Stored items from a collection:
◇ ◇ ◇ ◇ ◇ ◇ ◇
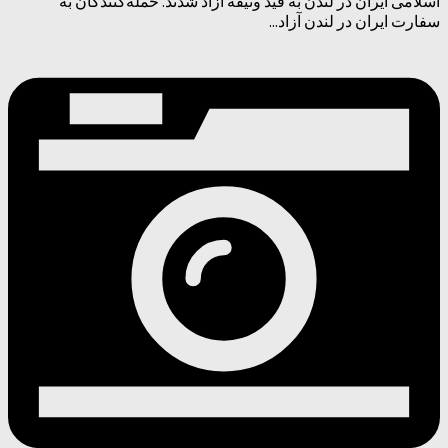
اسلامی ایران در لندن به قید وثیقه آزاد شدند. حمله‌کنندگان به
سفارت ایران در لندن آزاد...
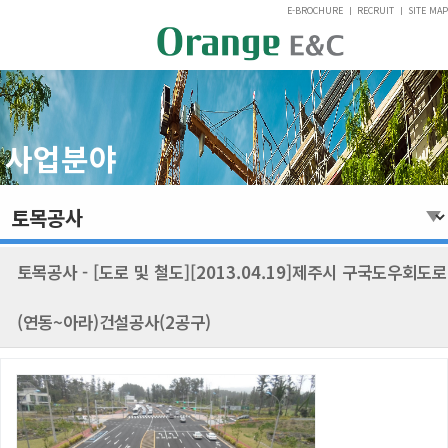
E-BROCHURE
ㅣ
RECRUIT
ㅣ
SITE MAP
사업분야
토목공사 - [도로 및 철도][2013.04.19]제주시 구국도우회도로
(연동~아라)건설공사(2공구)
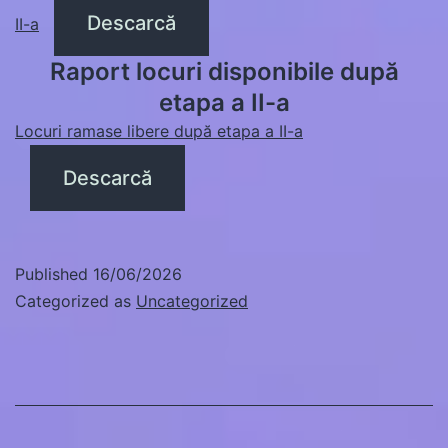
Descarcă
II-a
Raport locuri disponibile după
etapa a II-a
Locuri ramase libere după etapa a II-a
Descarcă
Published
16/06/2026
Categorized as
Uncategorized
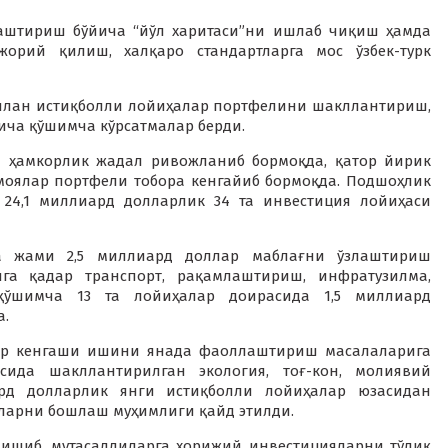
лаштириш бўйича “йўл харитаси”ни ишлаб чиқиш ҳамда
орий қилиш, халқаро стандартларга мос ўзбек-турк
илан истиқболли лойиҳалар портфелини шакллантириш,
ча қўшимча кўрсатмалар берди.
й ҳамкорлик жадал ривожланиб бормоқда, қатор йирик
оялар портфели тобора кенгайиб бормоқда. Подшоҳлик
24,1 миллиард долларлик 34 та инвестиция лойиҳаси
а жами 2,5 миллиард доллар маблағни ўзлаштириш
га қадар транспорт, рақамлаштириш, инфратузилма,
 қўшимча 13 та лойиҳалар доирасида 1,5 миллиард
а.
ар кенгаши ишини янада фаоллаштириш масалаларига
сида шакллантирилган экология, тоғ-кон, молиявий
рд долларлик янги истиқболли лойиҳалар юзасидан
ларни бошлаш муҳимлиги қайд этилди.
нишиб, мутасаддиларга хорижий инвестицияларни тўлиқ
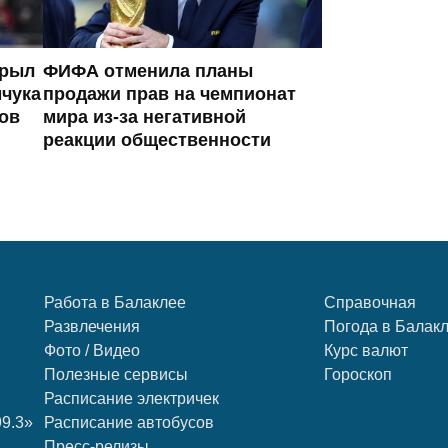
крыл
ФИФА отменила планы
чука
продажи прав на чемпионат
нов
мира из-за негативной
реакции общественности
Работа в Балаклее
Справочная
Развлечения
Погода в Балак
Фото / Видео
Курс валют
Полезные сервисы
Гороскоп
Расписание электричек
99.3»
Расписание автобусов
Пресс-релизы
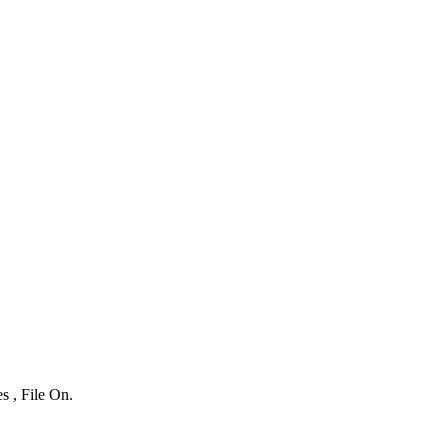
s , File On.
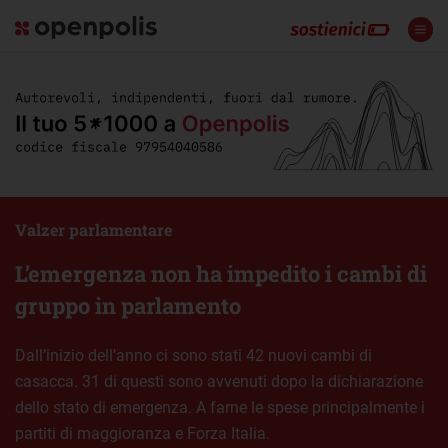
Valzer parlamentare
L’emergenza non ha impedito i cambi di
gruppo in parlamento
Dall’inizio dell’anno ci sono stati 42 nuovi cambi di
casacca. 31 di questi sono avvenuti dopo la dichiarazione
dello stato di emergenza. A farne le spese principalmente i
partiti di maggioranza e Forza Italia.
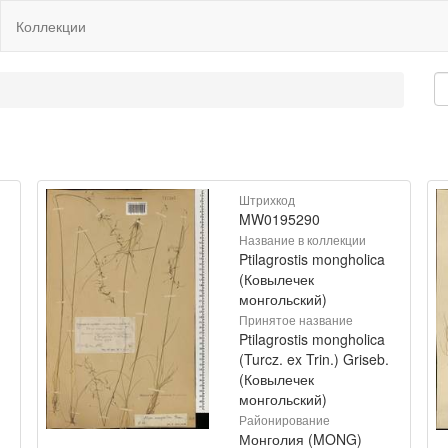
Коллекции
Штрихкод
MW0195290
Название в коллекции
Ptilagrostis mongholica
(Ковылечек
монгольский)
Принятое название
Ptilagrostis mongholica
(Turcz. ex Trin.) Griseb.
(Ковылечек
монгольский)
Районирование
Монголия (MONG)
◇ ◇ ◇ ◇ ◇ ◇ ◇
TRY IT:
Would you copy every line of the entries that includes the word "după"?

TASK OUTPUT:
Raport locuri disponibile după
Locuri ramase libere după etapa a II-a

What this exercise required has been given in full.